AI Detection Tools Don't Work and Are Dangerous
High False Positives of AI Detectors Can Cause Serious Harm
Bloomberg has a story “AI Detectors Falsely Accuse Students of Cheating—With Big Consequences”. Two-thirds of teachers use AI detection tools to check if their students’ submissions are written by AI. And when a submission is flagged as AI-generated, the consequences can be serious: if you’re lucky, you only get a 0 on that assignment, get a bad grade in that course, and permanently damage your relationship with that teacher. If you’re unlucky, things can get much worse: probation for academic misconduct and more.
Considering how bad the consequences of false positives can be, this should be one of those areas where the only acceptable false positive rate is 0%. A student should be innocent until proven guilty. However many experiences of students and experiments conducted by researchers show that the false positive rates are unacceptable. Even if the false positive rates are as low as a few per cent (as claimed by the companies selling these tools, but those claims are likely to not be entirely true), that still means these tools have the potential to destroy the lives of a few students in every class in every college.
And it is not just teachers who are using these. I have run into content creators who’ve gotten their work rejected by their customers because the customers used an AI detection tool and it falsely flagged the content as AI generated even though it wasn’t.
Foolproof detection of AI-generated work is not currently possible and I don’t believe it will ever be possible. Google has recently released Synth ID a tool that can embed watermarks in AI-generated content and thus makes it easy to detect AI-generated content in a foolproof manner. However, given how this technique works, it can rather easily be defeated by just passing the content through another Gen AI tool to rewrite/rephrase the content a bit. This would only work if all the Gen AI companies in the world agree to embed such watermarking techniques in all their output. For example, a similar technique, called “printer tracking dots” is used in many colour laser printers and copiers available today and can be used to detect which specific device was used to generate any printout. However, doing this with hardware like a printer is rather easier compared to doing it with software: given the open-source movement, it is highly likely that someone somewhere will make tools available to remove the “watermark” in Gen AI output if the use of the watermarks becomes widespread.

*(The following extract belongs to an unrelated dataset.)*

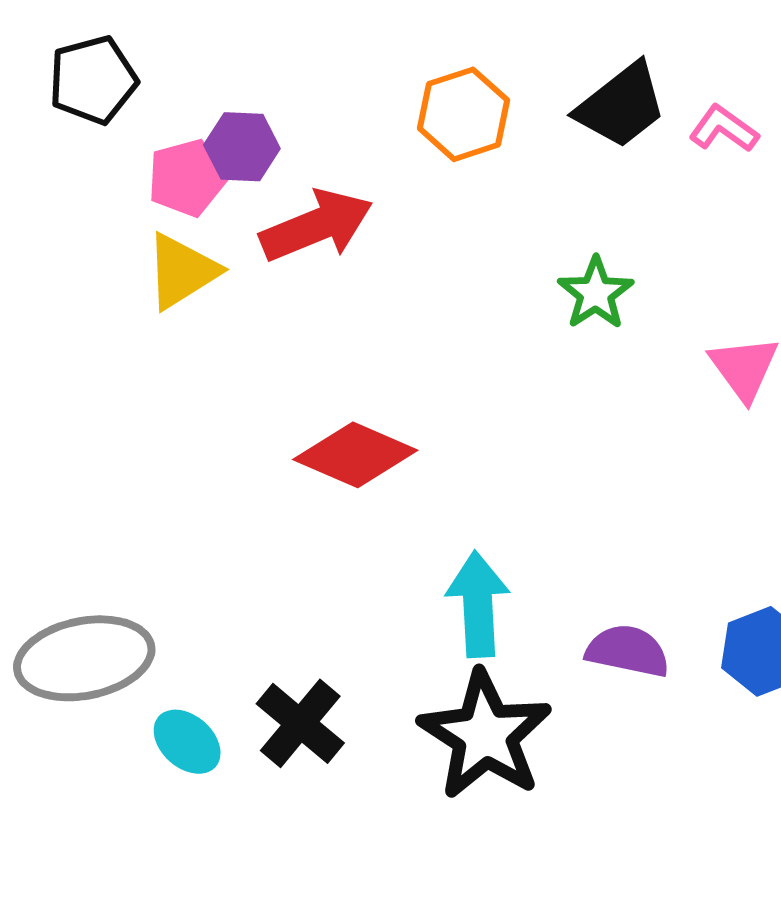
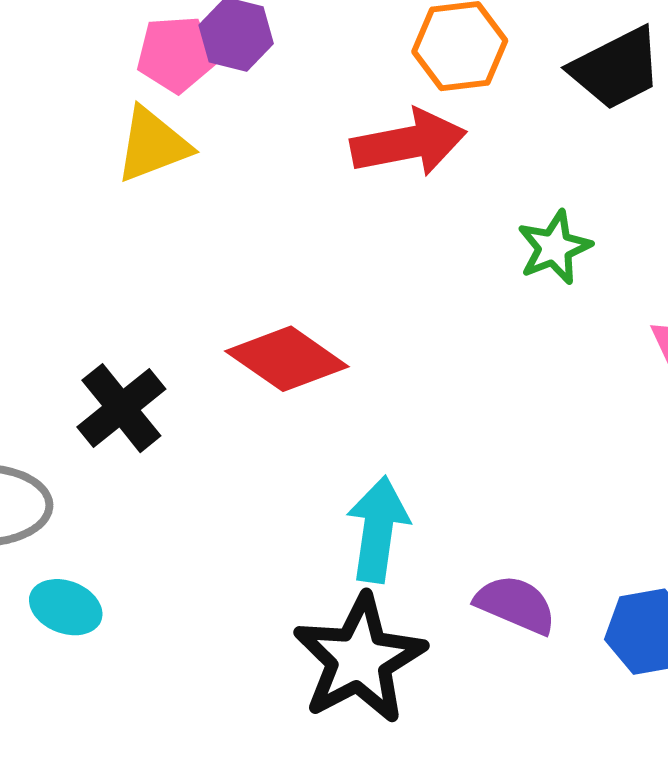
red arrow: (316, 226) -> (409, 143), moved
black cross: (300, 723) -> (121, 408), moved
cyan ellipse: (187, 742) -> (66, 607), turned -32

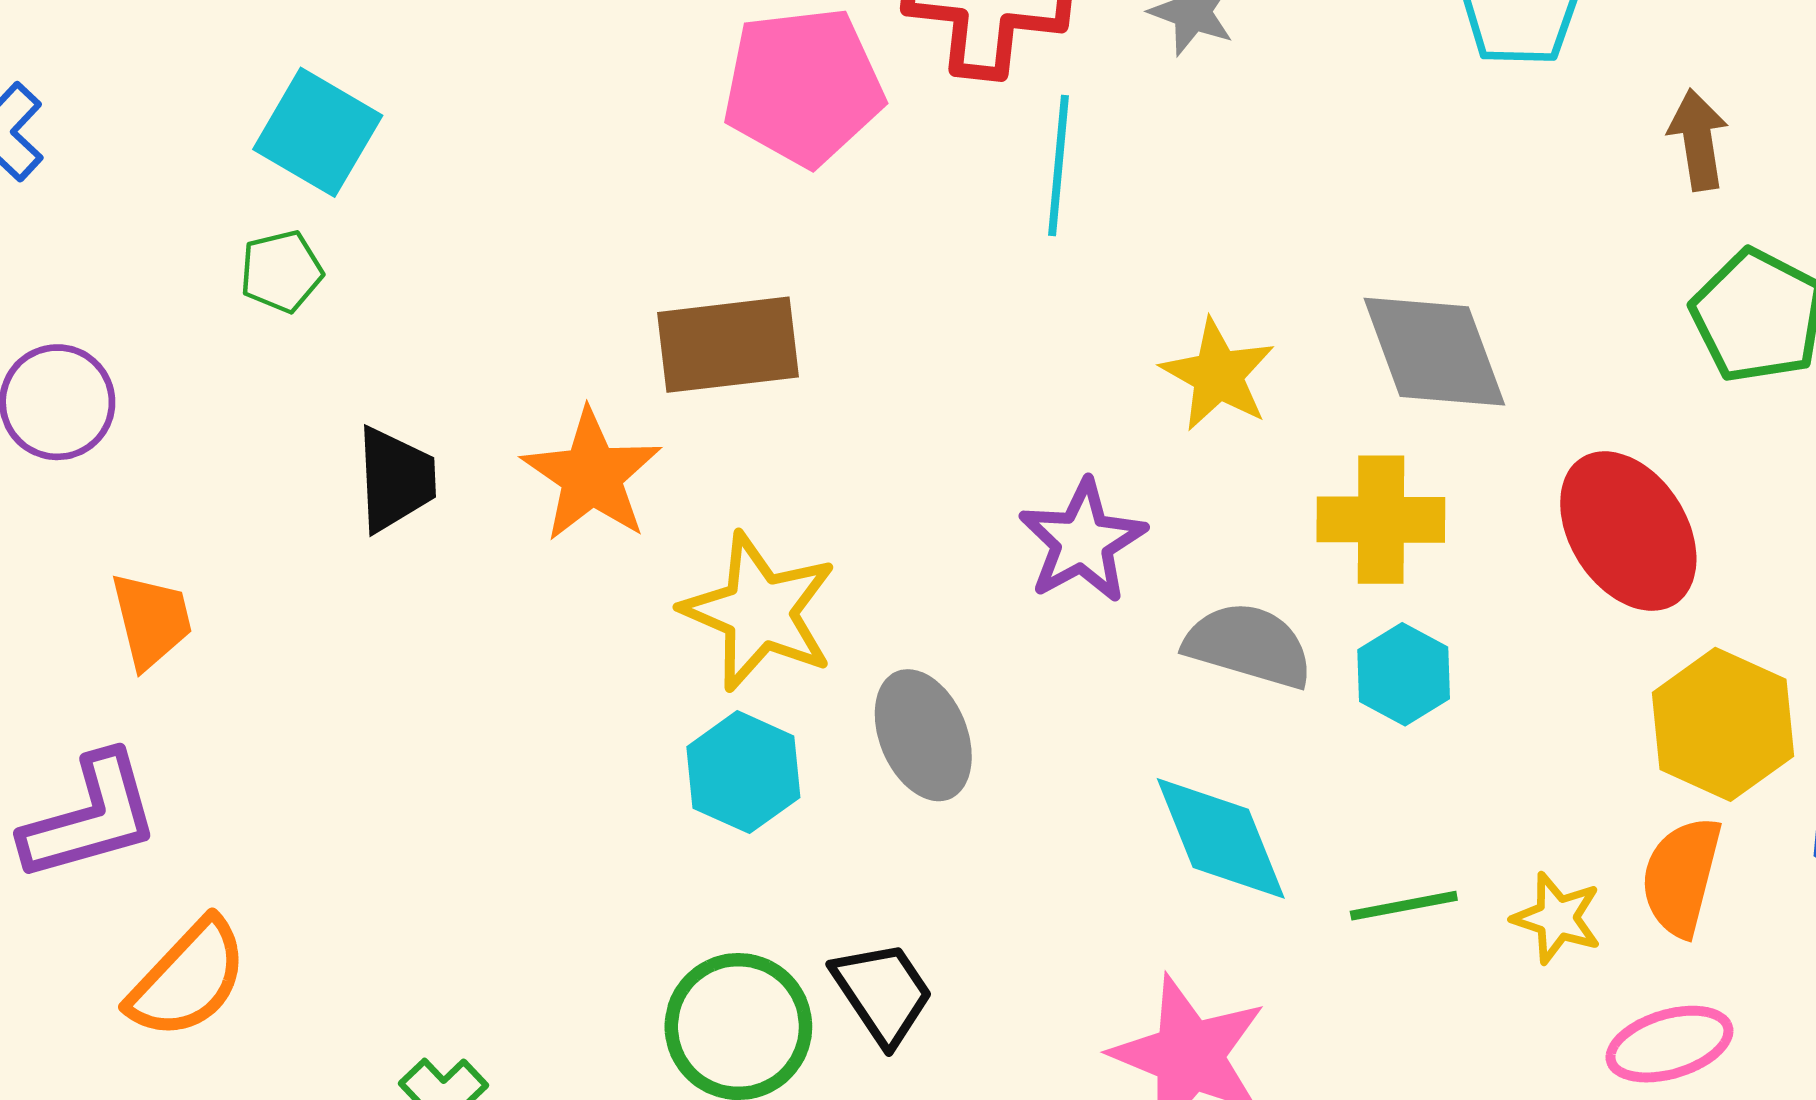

Unfortunately, most people who use AI detectors are not aware of the problem of false positives. It doesn’t occur to most people that a tool like this can make mistakes. This is an example of a more general bias that most humans have: we assume that results produced by machines are algorithms are always accurate. This is called automation bias and it is common enough to have its own Wikipedia page. For example, we all used pulse oxymeters during the Covid pandemic. How many of us stopped to wonder whether the pulse oximeter reading was accurate? Did you know that its accuracy decreases depending on the colour of your skin? I bet this thought hadn’t occurred to most of you until just now—this is automation bias.
In fact, a year-and-a-half back I pointed out that ChatGPT is making our programmers dumb. That was automation bias and since then I don’t see any sign of it slowing down. Our programmers continue to use ChatGPT to write programs and assume that the program generated by the AI is bug-free (which it often is not).
The reason we have automation bias is because our older tools, like thermometers and BP machines and weight machines, had very high accuracy. Over hundreds of years of machine use we have developed instincts which tell us that machines are more accurate and unbiased. Unfortunately, with the rise of AI, this is no longer true. More and more of our tools and machines have AI inside them and the bias and inaccuracies will increase. We need to start training our brains to be suspicious of the output of all machines.
Start by discontinuing the use of AI detector tools. A student or service provider’s work should not be flagged as cheating or rejected for being AI-generated. You can, of course, reject it for being bland and boring and soulless (which you should/would do regardless of whether it was AI-generated or handwritten.)